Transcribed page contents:
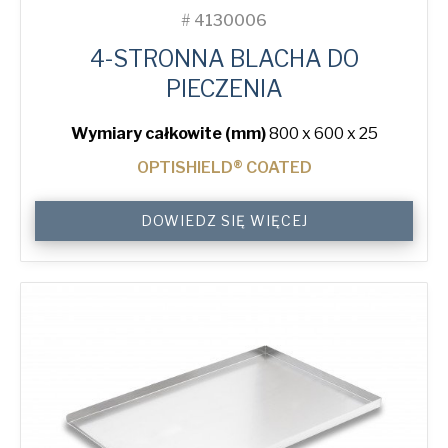
#
4130006
4-STRONNA BLACHA DO
PIECZENIA
Wymiary całkowite (mm)
800 x 600 x 25
OPTISHIELD® COATED
4-
DOWIEDZ SIĘ WIĘCEJ
Sided
Plain
Baking
Tray
quantity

BRIEF:
Pictures aside, retype the entries above exactly as they are.

OUTPUT FOR THIS EXERCISE:
#
4130006
4-STRONNA BLACHA DO
PIECZENIA
Wymiary całkowite (mm)
800 x 600 x 25
OPTISHIELD® COATED
4-
DOWIEDZ SIĘ WIĘCEJ
Sided
Plain
Baking
Tray
quantity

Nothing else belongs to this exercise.